Herbicide Resistant Turfgrass (Agrostis palustris Huds.) by Biolistic Transformation

Christina L. Hartman1, Lisa Lee1, Peter R. Day1 & Nilgun E. Tumer1, *

  1AgBiotech Center and the Department of Plant Pathology, Rutgers University, Cook College, P.O. Box 231, New Brunswick, NJ 08903.
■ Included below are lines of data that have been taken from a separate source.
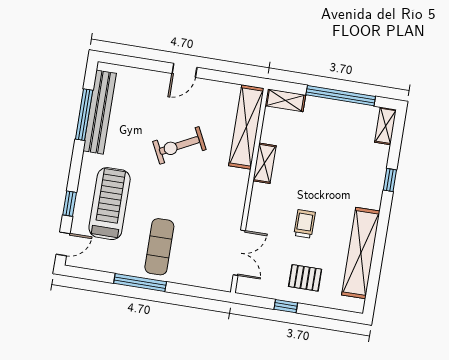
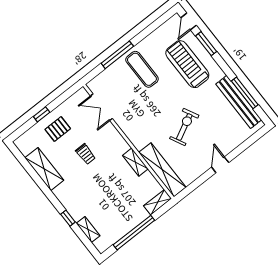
shelving: (386, 126) -> (88, 229), moved
window: (70, 204) -> (206, 44), width x1.50
treadmill: (110, 204) -> (187, 64), turned 180
shelving: (361, 253) -> (44, 169), width x0.68
window: (140, 283) -> (117, 55), moved
window: (286, 306) -> (42, 114), moved

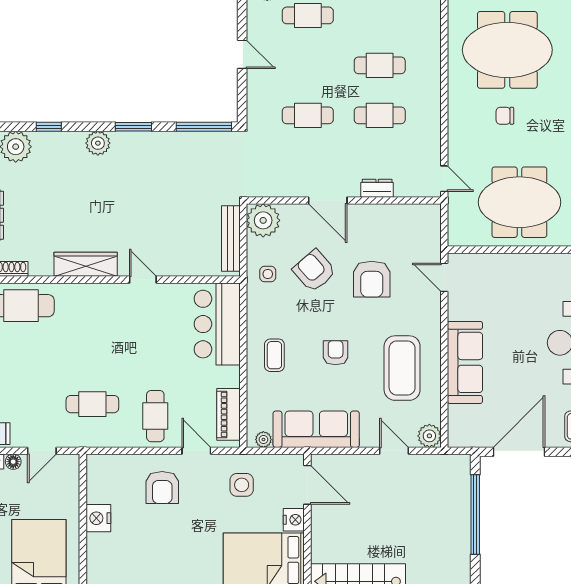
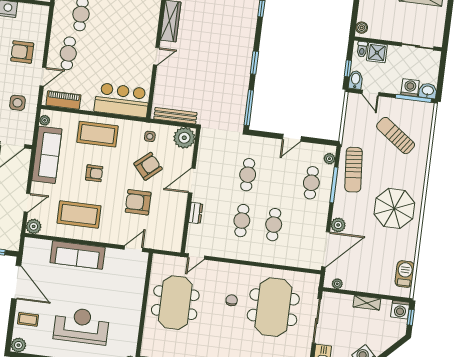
plant: (98, 143) -> (247, 39), removed
coffee table: (274, 355) -> (97, 134), width x1.86, depth x1.72
cafe table: (155, 416) -> (68, 53), turned 90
  *e-mail: tumer@mbd.rutgers.edu.

We have obtained transgenic plants from three cultivars of creeping bentgrass, a type of turfgrass used for golf greens. Two different vectors containing the bar gene, which confers resistance to the herbicide bialaphos, were used in the transformations. Transgenic plants were recovered from both plate and liquid selection of embryogenic suspension cultures on media containing 2 or 4 mg/l of bialaphos. Microprojectile bombardment of 8−14 filters in five different experiments, yielded a total of 271 plants that survived the initial spray concentration (1.5 mg/ml) of the commercial herbicide HerbiaceTM. Of these, 55 survived the higher spray rate (2 mg/ml). Presence of the bar gene in the bialaphos resistant plants was confirmed by PCR and Southern analysis. Transcripts corresponding to the bar gene were present in transgenic plants that showed bialaphos resistance. The 55 transgenic creeping bentgrass lines described are from the cultivars Emerald and Southshore. They are resistant to 5X the field rate of bialaphos and therefore may have commercial potential.